WORK TO BE COMPLETED: Count the lines of the records that contain the word "Varmus", and reply with only that number.

RECORDED INFORMATION:
──────
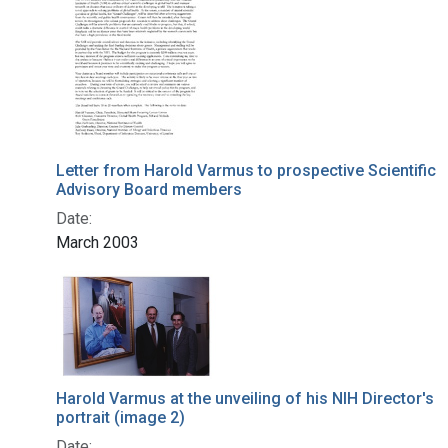
Letter from Harold Varmus to prospective Scientific
Advisory Board members
Date:
March 2003
Harold Varmus at the unveiling of his NIH Director's
portrait (image 2)
Date:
──────
YOUR SOLUTION: 2